Caffeine has been used to assess CYP1A2 activity. A single oral dose of 100 mg caffeine followed by a 4-hour blood and saliva sample as well as a urinary collection was validated. Caffeine oral clearance (CL) in plasma correlated with that assessed in saliva (rs=0.97). The total oral caffeine CL correlated with the paraxanthine / caffeine concentration ratio in plasma (rs=0. 84), saliva (rs=0. 82) and the urinary ratio of N-3-demethylated metabolites / caffeine collected for 8 or 24 hours (rs=0.63-0.70). The use of a 36-hour caffeine abstinence period was appropriate to avoid the influence of caffeine ingested before the study.

Melatonin metabolism is catalysed by CYP1A2. It has not been validated as a probe for CYP1A2. After a single oral dose, the apparent melatonin CL correlated with the caffeine CL (rs=0.748). A plasma sample obtained 1.5 hours after melatonin intake correlated also with caffeine CL (rs=-0.62). These results indicate that melatonin may serve as an alternative to caffeine in phenotyping the CYP1A2 activity.

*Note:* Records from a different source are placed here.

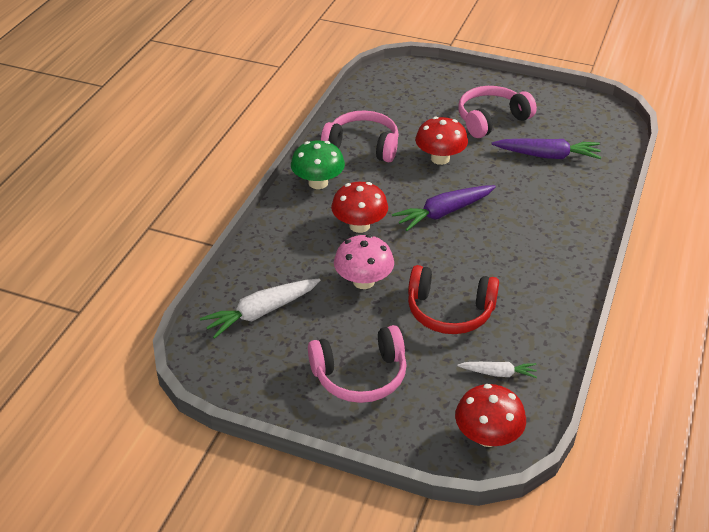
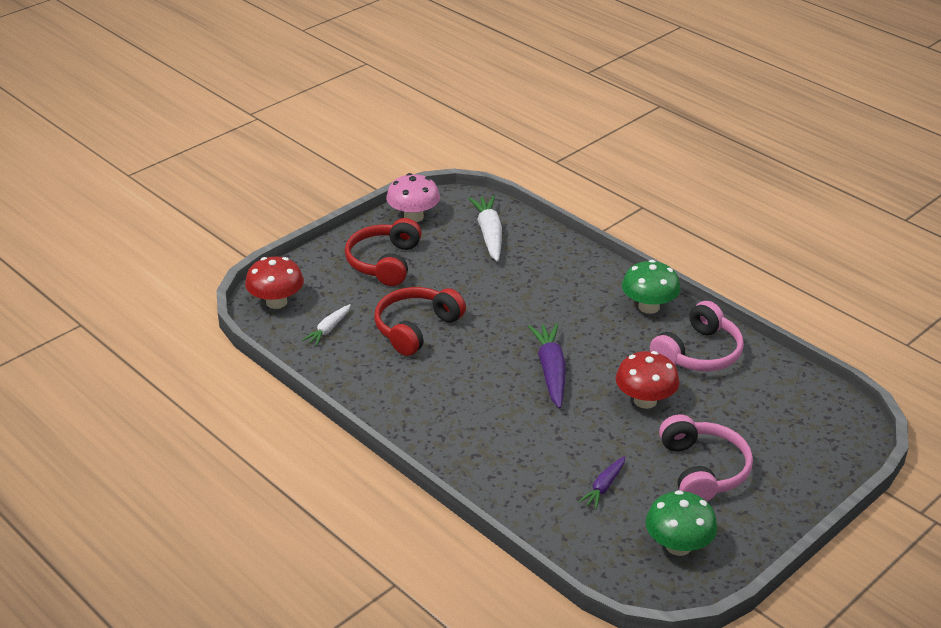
camera: 115 degrees right, 5 degrees down
(359, 226) = (565, 313): red mushroom -> none
(360, 375) = (384, 262): pink headphones -> red headphones
(363, 281) = (488, 294): pink mushroom -> pink mushroom (413, 217)
(547, 156) = (604, 487): purple carrot -> purple carrot, size x0.58
(569, 115) = (678, 546): none -> green mushroom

Fluvoxamine is a strong inhibitor of CYP1A2, but it also blocks the metabolism of other CYPs in a dose-dependent manner. The administration of very low doses (10 and 25 mg) of fluvoxamine could therefore possibly separate this inhibitory effect on different CYPs. Caffeine and omeprazole were used as probe drugs for CYP1A2 and CYP2C19 activity. Their phenotype indices were inhibited to a similar extent (80 %) on the high dose. With the lower dose the results were similar, but with a less pronounced inhibition (40 %). These results show that fluvoxamine is not useful as a selective CYP inhibitor. With these low doses, CYP2D6 was not important for the disposition of fluvoxamine, as shown by no difference between the dose-adjusted fluvoxamine concentrations in poor and extensive metabolisers of CYP2D6.

Simultaneous administration of specific probe drugs for the assessment of CYP1A2 (caffeine), CYP2C9 (losartan), CYP2C19 (omeprazole), CYP2D6 (debrisoquine) and CYP3A4 (quinine) activity was validated in a phenotyping method ("cocktail") with as few sampling occasions as possible. The administration of the cocktail showed no analytical interactions, but the metabolism of debrisoquine was inhibited by some of the other drugs. Quinine was however, ingested after the elimination of debrisoquine. Therefore, debrisoquine may be given before the other drugs to avoid interaction and ensure its elimination in future studies. The whole procedure is simple and requires only 2 blood samples and 2 urine collections. The method may be applied in drug development to study the effects (induction or inhibition) of a new chemical entity on individual CYPs.

Environmental factors such as smoking and use of oral contraceptives were shown to heavily induce and inhibit the caffeine metabolism (CYP1A2 activity), respectively. No relationship between phenotype and genotype was established based on 3 mutations in the promoter region of the CYP1A2 gene. The mutations were all linked together suggesting that haplotypes may be more important than a single nucleotide polymorphism in exploring the genetic influence on CYP1A2 activity and importance in drug interactions.